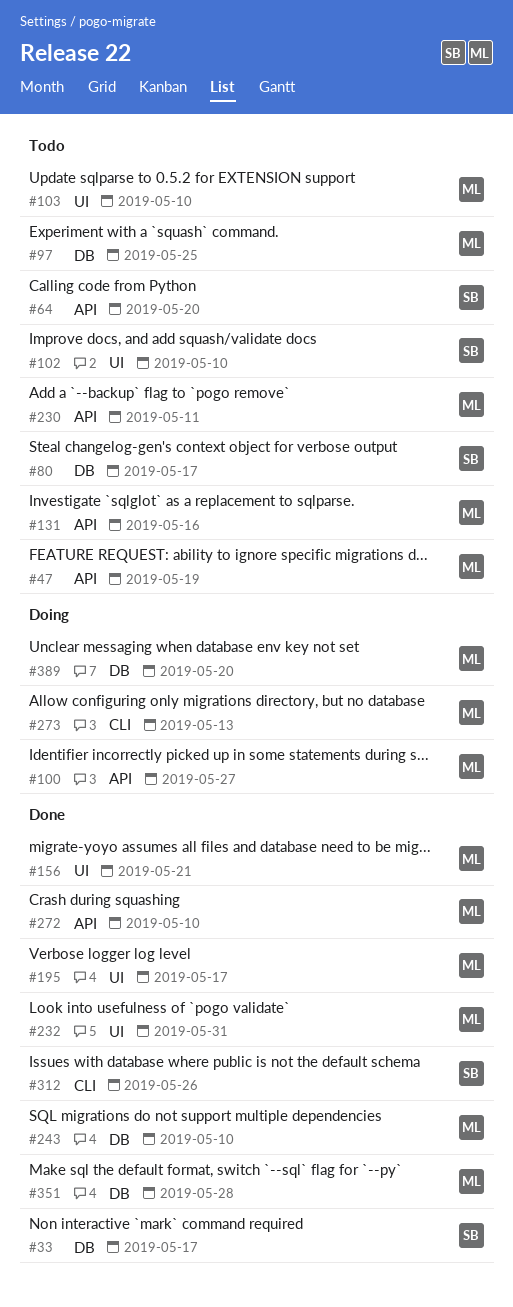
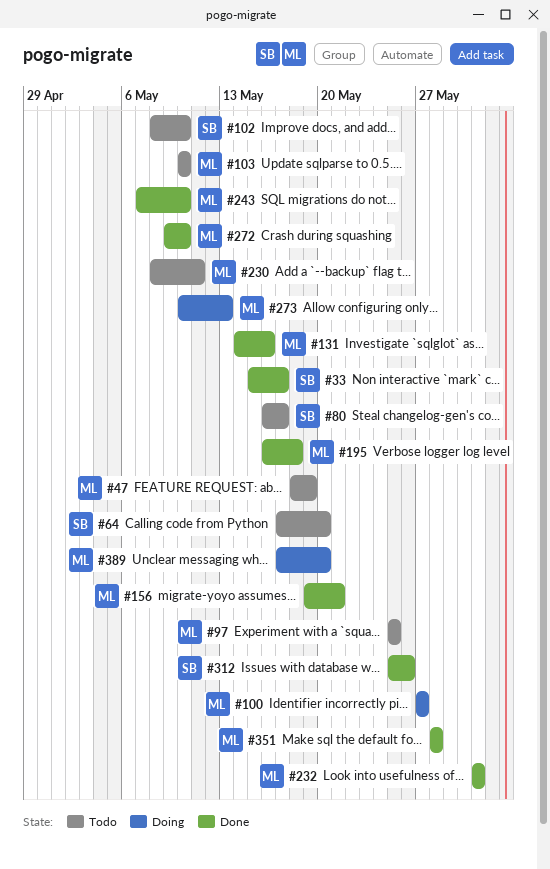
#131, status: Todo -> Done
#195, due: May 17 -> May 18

*-*-*

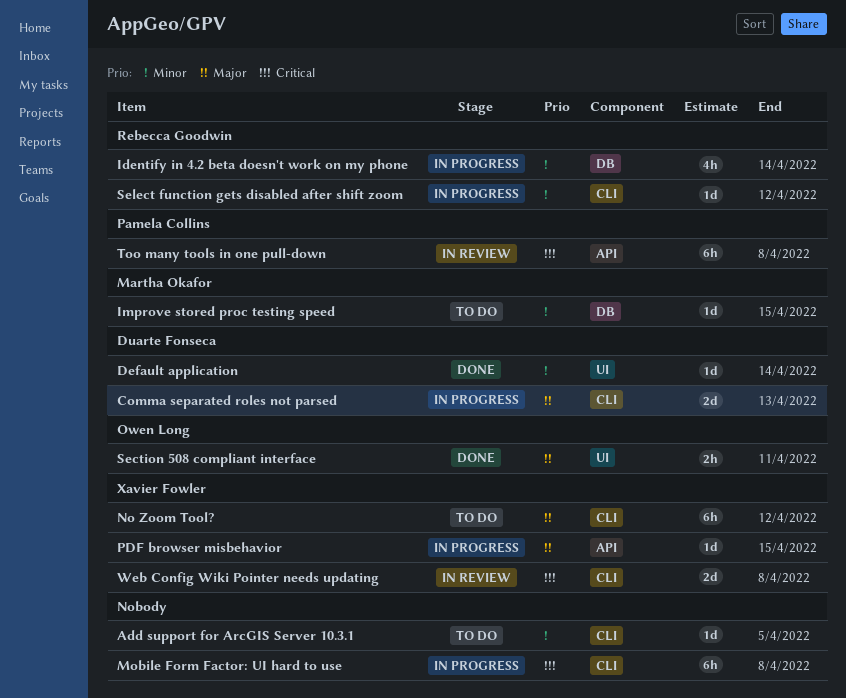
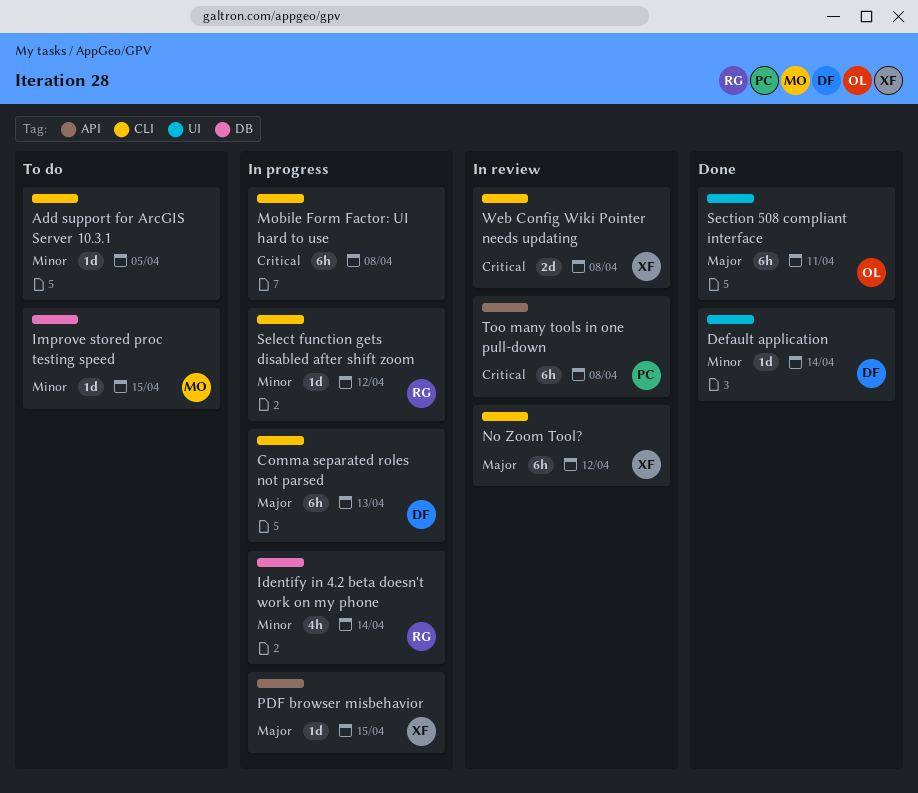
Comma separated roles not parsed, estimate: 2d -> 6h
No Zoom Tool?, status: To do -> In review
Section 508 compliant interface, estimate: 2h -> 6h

*-*-*

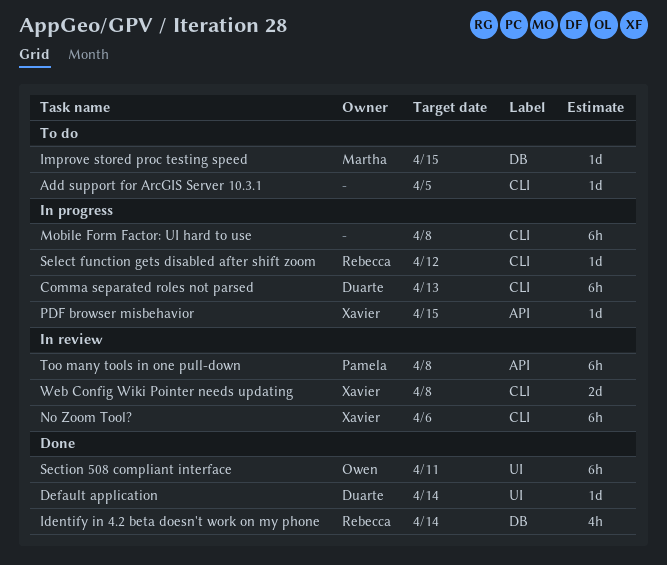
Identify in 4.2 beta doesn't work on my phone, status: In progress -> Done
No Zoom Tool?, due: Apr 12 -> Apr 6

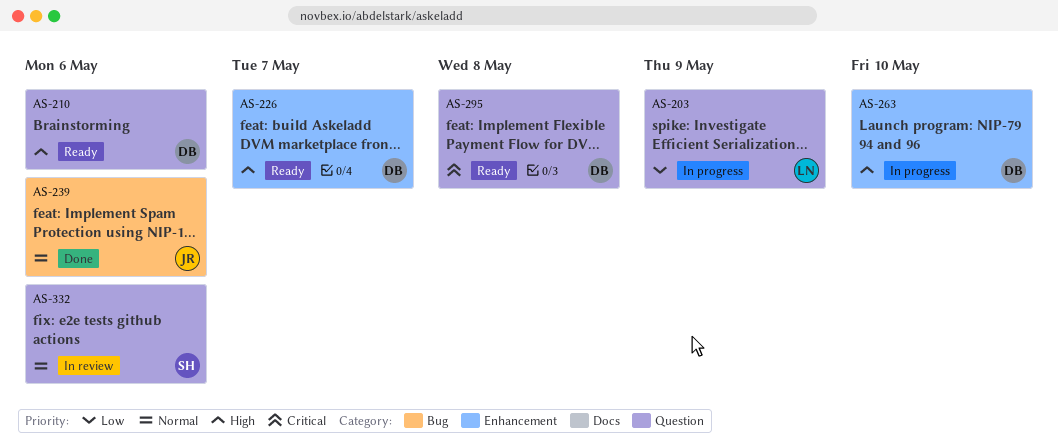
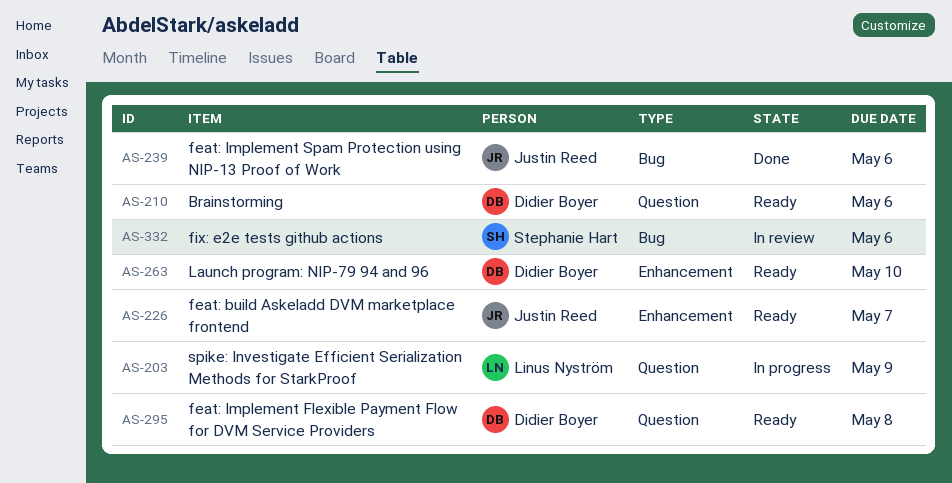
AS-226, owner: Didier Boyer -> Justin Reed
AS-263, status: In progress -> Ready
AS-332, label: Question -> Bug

*-*-*

• **ACTIVITY**:
Return, unchanged, the run of lines above that opens with the line containing "AS-263, status: In progress -> Ready" and closes with the line containing "AS-332, label: Question -> Bug". Include both.

• **RESULT BELOW**:
AS-263, status: In progress -> Ready
AS-332, label: Question -> Bug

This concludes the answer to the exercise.